L’impegno dell’intellettuale africano per coniugare nazionalismo e panafricanismo, «il binomio propulsivo della rinascita africana», è duplice, perché «il nazionalismo senza panafricanismo è sprovvisto di significato, e il panafricanismo senza contenuto liberatore è un’assurdità». Peraltro, è «il sapere autentico che dà agli intellettuali la legittimità e la credibilità per mettersi, insieme al popolo, a capo della rinascita africana. Gli intellettuali possono assumere la missione di Iside presso l’Osiride africano».

La mondializzazione
La mondializzazione per chi? è il saggio che chiude questo dossier, un testo che fa appello a un’attenta vigilanza, perché la globalizzazione può generare il meglio come il peggio. «Non c’é una sola mondializzazione, ma più mondializzazioni vissute diversamente da gruppi diversi, secondo processi a volte convergenti e concordanti, a volte discordanti e antagonisti o conflittuali».
In effetti, «non si mondializza innocentemente». A partire dal caso africano, la mondializzazione opera in gran parte secondo meccanismi di inclusione e di esclusione.

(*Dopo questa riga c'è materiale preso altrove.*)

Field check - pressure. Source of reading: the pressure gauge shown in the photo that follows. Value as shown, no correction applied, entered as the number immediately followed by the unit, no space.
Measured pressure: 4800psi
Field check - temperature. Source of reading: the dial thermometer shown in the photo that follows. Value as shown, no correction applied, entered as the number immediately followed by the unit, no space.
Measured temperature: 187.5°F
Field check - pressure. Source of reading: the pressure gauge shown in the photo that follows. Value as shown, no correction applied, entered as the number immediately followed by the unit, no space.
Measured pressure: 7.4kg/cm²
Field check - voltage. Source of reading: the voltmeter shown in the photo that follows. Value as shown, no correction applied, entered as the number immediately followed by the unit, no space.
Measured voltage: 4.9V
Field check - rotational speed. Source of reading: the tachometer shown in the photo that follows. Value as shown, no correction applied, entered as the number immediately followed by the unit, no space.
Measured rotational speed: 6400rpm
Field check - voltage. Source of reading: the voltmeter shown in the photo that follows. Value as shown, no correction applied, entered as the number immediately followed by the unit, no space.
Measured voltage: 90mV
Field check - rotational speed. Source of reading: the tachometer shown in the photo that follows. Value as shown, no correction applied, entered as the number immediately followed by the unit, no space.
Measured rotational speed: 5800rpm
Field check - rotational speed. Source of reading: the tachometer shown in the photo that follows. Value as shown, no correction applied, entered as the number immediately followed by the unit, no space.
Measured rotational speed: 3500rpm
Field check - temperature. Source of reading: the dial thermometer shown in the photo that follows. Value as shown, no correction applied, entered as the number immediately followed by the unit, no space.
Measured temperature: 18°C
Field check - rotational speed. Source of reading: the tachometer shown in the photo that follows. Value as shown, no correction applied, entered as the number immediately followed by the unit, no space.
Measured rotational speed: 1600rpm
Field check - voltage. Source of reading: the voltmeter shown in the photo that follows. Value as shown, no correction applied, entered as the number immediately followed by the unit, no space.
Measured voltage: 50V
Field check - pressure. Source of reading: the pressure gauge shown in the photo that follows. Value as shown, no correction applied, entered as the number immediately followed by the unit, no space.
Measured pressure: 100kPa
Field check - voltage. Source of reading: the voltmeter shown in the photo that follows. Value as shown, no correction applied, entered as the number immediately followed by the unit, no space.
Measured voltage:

L’attuale sistema-mondo, nelle sue dimensioni ambientali, demografiche, economiche e culturali, genera un sovrappiù per gli individui e i gruppi a Nord come a Sud.
«Davanti a una mondializzazione fondata su un’alleanza planetaria, si trovano dei ricchi il cui obiettivo è quello di arricchirsi ancora di più, senza limite finanziario, geografico, politico o statale». Che fare?
«I valori del lavoro, dello sforzo, del bene sociale, del sentimento civico di appartenenza a una comunità che deve rendere conto del bene comune, della responsabilità condivisa, del rispetto delle differenze devono ovunque, ma soprattutto a Sud del pianeta, emanare norme sovrane che governino le regole del gioco economico e sociale. Davanti ai mondializzatori, la risorsa fondamentale dei paesi del Sud e degli africani in particolare è la regionalizzazione, la creazione di grandi spazi… La regionalizzazione è la grande realtà dell’inizio del terzo millennio».